SOURCE DOCUMENT

━━━━━━

Review by Booklist Review

Meyer, author of the 1974 best-seller The Seven Per Cent Solution and two other novels in his Sherlock Holmes series, Journals of John H. Watson, M.D., returns to the series after a 26-year gap following The Canary Trainer. Here Holmes and Watson are called upon to prevent the spread of a hoax. The titular Procotols refer to the spurious Protocols of the Elders of Zion, a document written in the early twentieth century that purported to describe a Jewish plan for world domination. In Meyer's inventive work, the detectives seek the document's publisher to extract a confession that the material is an anti-Semitic hoax, leading the pair on a dangerous trek across Europe, largely on the Orient Express. The parallels drawn to the rise of fascism today will resonate with readers, as will the idea that, even if the Protocols are proven fake, it won't matter. The focus on Watson's point of view is handled effectively, but all of the characters will draw readers into an absorbing and exciting tale that also imparts some lesser-known history (Henry Ford was one of the tract's publishers, for example). A welcome return for Meyer.--Henrietta Verma Copyright 2010 Booklist

From Booklist, Copyright (c) American Library Association. Used with permission.

━━━━━━

REQUEST A
From the records below, gather every line that contains the string "district". Match case exactly.

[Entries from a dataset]
━━━━━━

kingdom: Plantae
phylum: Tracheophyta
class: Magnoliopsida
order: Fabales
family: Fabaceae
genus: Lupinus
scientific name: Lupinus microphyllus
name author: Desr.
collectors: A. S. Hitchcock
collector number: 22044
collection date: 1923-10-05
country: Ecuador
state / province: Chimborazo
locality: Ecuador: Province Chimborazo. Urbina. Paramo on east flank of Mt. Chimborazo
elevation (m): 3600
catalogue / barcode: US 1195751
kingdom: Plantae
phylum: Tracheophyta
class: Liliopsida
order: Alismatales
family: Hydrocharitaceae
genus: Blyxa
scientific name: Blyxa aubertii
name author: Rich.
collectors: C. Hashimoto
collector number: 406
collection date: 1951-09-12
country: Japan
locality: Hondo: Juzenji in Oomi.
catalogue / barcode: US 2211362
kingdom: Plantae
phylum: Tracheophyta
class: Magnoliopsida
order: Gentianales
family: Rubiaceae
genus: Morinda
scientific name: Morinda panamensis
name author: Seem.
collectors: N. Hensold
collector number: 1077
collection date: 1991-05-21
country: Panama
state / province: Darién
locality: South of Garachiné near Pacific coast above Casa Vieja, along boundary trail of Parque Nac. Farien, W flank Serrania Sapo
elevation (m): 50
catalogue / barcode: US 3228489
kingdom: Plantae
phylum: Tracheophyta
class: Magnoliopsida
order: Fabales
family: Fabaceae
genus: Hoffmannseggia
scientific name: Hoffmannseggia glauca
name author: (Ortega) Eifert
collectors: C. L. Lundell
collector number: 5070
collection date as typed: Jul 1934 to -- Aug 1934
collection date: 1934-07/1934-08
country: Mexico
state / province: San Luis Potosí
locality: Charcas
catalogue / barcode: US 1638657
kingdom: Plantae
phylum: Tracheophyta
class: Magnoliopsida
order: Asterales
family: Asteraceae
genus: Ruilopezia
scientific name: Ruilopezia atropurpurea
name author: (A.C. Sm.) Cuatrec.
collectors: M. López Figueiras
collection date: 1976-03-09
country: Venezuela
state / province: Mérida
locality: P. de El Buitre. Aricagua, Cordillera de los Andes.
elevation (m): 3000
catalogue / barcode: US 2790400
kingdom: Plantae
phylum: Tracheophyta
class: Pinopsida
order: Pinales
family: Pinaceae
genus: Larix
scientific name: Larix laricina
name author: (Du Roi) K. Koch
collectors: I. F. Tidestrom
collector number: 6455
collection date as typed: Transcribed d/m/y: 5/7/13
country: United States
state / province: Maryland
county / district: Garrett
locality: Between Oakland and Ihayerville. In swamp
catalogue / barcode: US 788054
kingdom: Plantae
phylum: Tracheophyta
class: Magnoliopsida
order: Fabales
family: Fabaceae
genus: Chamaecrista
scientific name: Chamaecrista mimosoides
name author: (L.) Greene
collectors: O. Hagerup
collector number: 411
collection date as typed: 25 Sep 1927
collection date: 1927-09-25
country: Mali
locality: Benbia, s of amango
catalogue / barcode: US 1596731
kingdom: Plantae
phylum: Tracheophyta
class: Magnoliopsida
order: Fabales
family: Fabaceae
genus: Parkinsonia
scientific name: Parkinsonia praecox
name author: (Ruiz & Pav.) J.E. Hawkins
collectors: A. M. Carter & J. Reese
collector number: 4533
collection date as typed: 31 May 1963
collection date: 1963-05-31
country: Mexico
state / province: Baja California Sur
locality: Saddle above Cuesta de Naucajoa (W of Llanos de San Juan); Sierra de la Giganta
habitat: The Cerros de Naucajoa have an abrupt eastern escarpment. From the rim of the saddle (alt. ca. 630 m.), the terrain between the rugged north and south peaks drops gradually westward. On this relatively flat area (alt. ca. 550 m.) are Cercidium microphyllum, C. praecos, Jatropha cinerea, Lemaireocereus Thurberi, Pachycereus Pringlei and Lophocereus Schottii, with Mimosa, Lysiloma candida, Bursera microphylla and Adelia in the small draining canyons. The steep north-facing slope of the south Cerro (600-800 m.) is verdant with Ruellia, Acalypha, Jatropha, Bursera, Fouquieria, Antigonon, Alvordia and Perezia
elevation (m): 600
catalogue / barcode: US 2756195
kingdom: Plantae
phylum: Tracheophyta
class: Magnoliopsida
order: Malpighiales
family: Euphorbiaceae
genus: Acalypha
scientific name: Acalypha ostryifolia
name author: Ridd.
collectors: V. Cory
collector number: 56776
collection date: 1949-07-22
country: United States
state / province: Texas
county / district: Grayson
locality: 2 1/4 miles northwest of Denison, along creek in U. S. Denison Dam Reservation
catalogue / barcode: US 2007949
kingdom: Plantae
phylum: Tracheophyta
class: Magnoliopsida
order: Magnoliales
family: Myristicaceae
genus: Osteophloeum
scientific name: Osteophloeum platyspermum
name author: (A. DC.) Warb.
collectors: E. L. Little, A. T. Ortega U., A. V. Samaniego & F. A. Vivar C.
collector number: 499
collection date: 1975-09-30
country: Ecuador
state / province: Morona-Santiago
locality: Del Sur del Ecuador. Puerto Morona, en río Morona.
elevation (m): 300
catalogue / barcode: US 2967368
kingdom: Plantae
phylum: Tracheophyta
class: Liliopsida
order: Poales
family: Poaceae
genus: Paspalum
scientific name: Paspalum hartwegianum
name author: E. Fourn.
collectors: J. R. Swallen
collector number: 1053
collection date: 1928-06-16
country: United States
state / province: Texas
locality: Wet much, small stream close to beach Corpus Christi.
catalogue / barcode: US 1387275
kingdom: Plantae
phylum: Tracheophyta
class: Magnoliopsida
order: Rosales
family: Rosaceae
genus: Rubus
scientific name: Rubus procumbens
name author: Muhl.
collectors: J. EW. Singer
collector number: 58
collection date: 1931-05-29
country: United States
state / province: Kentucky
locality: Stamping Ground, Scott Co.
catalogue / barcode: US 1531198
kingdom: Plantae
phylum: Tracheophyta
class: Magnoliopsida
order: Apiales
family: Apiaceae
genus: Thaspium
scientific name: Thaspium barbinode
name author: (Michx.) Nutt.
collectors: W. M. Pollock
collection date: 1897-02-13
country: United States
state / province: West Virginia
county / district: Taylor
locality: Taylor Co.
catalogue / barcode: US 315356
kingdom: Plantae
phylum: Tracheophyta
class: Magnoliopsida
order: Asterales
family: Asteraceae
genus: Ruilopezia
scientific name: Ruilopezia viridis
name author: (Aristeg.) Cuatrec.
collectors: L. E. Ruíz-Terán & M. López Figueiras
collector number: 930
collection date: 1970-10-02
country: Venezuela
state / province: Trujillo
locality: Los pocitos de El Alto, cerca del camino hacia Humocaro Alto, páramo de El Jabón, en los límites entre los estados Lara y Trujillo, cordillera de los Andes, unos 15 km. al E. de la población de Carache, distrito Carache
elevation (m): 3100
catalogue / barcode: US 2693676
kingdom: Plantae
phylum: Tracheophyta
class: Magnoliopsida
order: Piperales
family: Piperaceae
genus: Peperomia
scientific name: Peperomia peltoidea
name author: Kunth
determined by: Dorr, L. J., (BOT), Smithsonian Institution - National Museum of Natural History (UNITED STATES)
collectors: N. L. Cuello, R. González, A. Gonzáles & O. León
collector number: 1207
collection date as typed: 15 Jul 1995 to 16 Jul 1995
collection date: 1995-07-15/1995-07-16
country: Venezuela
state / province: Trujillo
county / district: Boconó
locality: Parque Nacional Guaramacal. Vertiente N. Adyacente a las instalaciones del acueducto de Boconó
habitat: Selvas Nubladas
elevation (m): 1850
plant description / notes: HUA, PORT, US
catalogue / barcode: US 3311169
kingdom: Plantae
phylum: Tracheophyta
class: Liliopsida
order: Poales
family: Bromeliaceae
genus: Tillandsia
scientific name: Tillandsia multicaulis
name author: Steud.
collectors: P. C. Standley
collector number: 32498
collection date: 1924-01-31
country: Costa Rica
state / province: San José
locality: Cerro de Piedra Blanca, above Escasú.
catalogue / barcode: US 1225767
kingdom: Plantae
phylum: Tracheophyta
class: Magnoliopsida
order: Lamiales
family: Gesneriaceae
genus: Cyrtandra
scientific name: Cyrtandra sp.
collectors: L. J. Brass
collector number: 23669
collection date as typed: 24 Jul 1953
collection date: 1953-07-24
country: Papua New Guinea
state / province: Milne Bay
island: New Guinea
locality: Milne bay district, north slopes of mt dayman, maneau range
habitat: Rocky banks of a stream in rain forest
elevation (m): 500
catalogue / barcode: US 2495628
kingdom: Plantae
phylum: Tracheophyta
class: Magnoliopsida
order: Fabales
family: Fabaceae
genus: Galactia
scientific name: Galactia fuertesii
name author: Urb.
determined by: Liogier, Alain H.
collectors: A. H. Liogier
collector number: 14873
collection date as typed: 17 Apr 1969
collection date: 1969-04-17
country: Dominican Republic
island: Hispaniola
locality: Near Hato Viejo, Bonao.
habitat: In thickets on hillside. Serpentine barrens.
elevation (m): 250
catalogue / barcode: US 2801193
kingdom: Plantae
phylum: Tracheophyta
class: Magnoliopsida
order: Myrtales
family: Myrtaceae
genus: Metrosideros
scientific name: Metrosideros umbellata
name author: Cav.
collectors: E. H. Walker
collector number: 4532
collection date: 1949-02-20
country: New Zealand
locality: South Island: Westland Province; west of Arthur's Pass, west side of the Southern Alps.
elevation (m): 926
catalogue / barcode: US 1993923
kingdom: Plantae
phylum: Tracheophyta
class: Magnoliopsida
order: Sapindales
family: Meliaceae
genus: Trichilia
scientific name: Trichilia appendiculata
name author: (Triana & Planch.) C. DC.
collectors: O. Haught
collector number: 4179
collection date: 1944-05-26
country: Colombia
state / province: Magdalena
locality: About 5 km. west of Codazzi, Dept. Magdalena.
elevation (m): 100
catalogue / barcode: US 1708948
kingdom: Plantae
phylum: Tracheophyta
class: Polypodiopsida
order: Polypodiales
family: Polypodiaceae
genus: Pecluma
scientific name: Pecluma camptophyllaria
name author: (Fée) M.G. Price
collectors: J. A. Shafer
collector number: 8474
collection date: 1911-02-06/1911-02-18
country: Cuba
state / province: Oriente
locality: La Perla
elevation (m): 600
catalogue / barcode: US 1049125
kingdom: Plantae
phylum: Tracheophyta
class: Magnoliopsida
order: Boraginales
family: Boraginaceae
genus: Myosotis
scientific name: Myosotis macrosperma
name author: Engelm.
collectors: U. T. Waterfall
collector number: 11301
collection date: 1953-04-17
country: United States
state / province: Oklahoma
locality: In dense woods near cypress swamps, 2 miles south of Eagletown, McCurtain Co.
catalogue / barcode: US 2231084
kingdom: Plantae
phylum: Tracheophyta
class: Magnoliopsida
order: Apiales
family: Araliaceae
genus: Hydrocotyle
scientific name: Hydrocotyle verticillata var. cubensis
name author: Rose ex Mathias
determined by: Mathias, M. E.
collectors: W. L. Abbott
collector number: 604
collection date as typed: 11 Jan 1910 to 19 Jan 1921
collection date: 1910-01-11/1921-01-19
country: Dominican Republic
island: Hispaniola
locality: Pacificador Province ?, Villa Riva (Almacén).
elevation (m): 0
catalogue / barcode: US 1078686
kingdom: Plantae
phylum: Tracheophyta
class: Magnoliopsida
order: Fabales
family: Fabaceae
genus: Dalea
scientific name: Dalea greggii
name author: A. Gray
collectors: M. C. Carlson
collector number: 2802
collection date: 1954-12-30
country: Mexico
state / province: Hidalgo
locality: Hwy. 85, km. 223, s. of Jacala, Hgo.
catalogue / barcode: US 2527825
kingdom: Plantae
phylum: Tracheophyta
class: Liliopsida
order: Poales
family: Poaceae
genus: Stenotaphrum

━━━━━━

REQUEST B
List every person, real or fictional, whom the book review names.

EXPECTED OUTPUT A
county / district: Garrett
county / district: Grayson
county / district: Taylor
county / district: Boconó
locality: Milne bay district, north slopes of mt dayman, maneau range

EXPECTED OUTPUT B
Meyer
Sherlock Holmes
John H. Watson
Henry Ford
Henrietta Verma